(Given data)

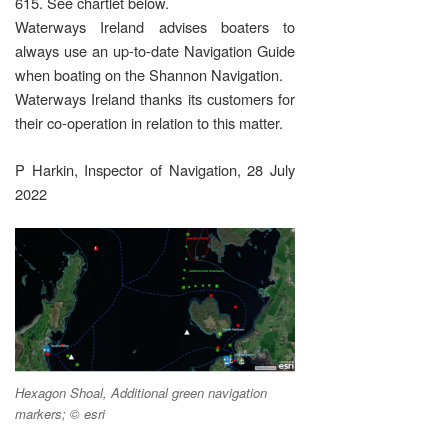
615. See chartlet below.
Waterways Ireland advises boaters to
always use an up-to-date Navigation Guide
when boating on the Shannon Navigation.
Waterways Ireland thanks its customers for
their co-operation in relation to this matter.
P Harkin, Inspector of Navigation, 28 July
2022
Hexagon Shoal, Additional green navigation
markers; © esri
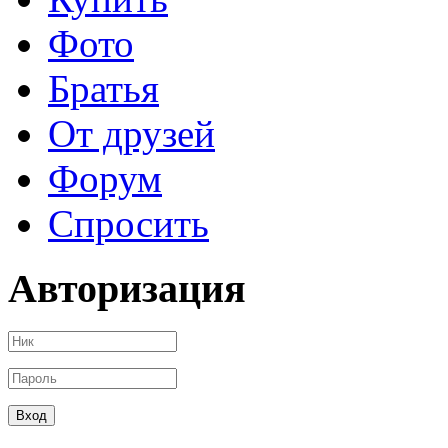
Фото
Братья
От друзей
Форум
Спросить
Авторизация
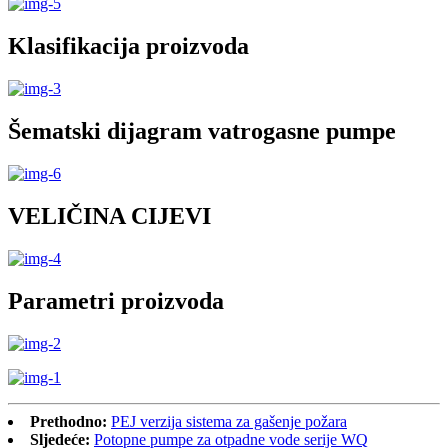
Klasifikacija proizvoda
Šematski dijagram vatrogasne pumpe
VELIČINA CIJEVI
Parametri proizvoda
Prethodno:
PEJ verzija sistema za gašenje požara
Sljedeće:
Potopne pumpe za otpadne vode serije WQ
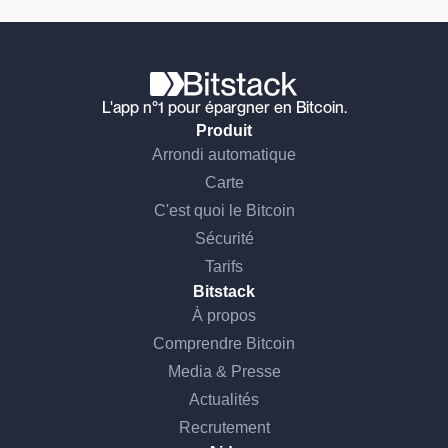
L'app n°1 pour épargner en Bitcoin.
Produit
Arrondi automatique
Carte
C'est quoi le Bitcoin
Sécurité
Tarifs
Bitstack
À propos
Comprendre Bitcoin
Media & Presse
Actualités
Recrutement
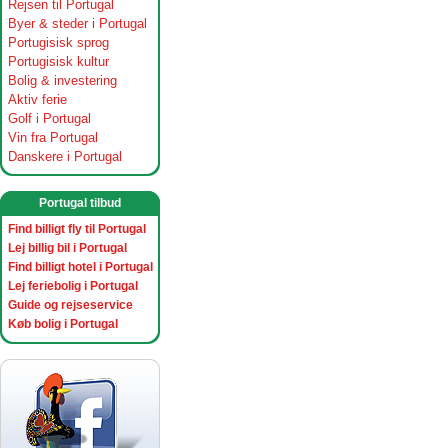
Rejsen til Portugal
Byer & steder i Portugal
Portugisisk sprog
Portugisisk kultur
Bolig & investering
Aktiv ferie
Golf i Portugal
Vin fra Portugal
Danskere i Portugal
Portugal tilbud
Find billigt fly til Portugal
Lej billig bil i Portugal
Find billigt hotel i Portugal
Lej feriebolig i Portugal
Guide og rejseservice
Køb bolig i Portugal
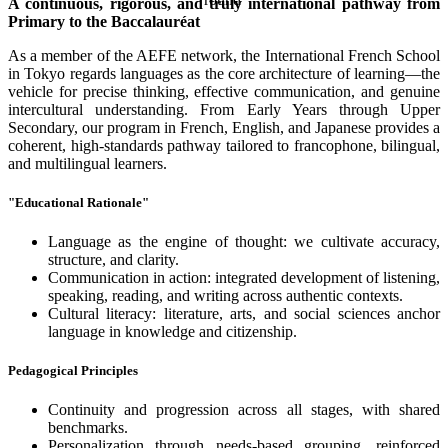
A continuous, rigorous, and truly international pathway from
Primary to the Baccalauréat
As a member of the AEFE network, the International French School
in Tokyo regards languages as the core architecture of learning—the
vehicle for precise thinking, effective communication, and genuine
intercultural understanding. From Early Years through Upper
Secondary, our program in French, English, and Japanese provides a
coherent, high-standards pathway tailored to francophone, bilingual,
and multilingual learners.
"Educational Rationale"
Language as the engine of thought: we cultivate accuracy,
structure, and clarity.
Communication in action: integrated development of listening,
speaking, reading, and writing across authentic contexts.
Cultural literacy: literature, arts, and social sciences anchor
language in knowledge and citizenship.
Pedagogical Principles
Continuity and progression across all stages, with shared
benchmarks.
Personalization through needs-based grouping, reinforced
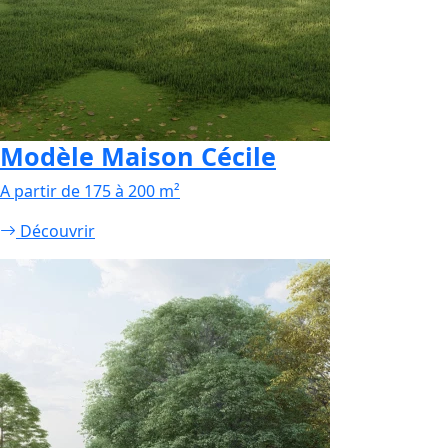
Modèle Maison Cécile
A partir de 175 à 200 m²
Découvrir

(End Given data)

Where the line containing "Language as the" appears in the records above, begin copying and continue exactly through the last line, with nothing else; omit every picture.

Language as the engine of thought: we cultivate accuracy,
structure, and clarity.
Communication in action: integrated development of listening,
speaking, reading, and writing across authentic contexts.
Cultural literacy: literature, arts, and social sciences anchor
language in knowledge and citizenship.
Pedagogical Principles
Continuity and progression across all stages, with shared
benchmarks.
Personalization through needs-based grouping, reinforced
Modèle Maison Cécile
A partir de 175 à 200 m²
Découvrir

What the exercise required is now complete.